Seyyid Muhammed Behaeddin-i Buhari hazretleri, uzak bir
köydeki bir seveninin daveti üzerine ona misafir olmuştu. Gece evde
otururlarken ev sahibine, (Git kapıya bak, bakalım orada bekleyen
kim?) buyurdu.
Ev sahibi dışarı çıkıp baktığında köy halkından Yusuf isimli
birisinin kapıda beklediğini gördü. Yusuf, sohbete katılmak için izin
istiyordu. (Gelsin bakalım) buyurulunca içeri girdi.

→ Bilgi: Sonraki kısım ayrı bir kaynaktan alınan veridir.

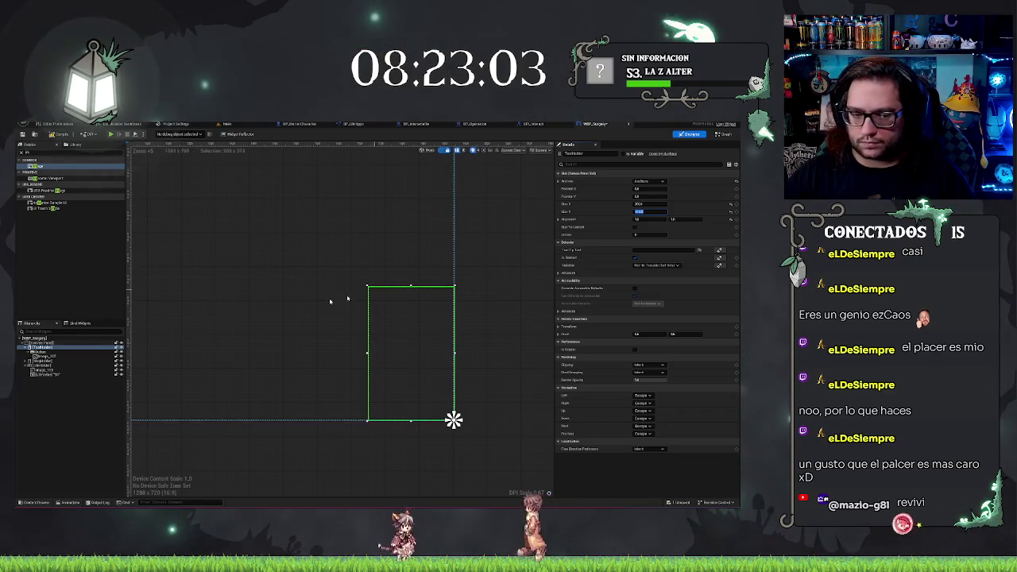
Undo the last size edit and show the inner image's Image Size values.
{"action": "left_click", "coordinate": [41, 352]}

Yusuf’un elinde bir tabak armut vardı. Armudu edeple
Nakşibend hazretlerinin önüne koydu. O mübarek, ev sahibinden
geniş bir tabak getirmesini istedi. Tabak getirilince de armutları
geniş tabağın içine boşalttı. Daha sonra eliyle armudu karıştırıp
birini çıkardı, Yusuf’a verdi, geri kalan armutları ise taksim etmelerini
emir buyurarak “Kimse elindeki armudu yemesin” dedi.
Yusuf’a armutları nereden aldığını sordu. Yusuf da armudu
aldığı yeri söyleyince, (Getirdiğin armut üzerindeki şüphemiz
nedendir bilir misin?) diye sordu. Yusuf dedi ki:
(Efendim bana köyümüze veli bir zatın geldiğini söylediler. Ben
de sizi imtihan etmek için bir kilo armut aldım ve armutlardan birini
işaretledim. Eğer veli bir kimse ise benim işaretlediğim armudu bulur
diye düşünüyordum.)
Nakşibend hazretleri, (Bak öyleyse bakalım elindeki armut
işaretlediğin armut mudur?) buyurunca Yusuf birde baktı ki,
hakikaten kendisine verdiği armut yolda işaret yaptığı armuttur.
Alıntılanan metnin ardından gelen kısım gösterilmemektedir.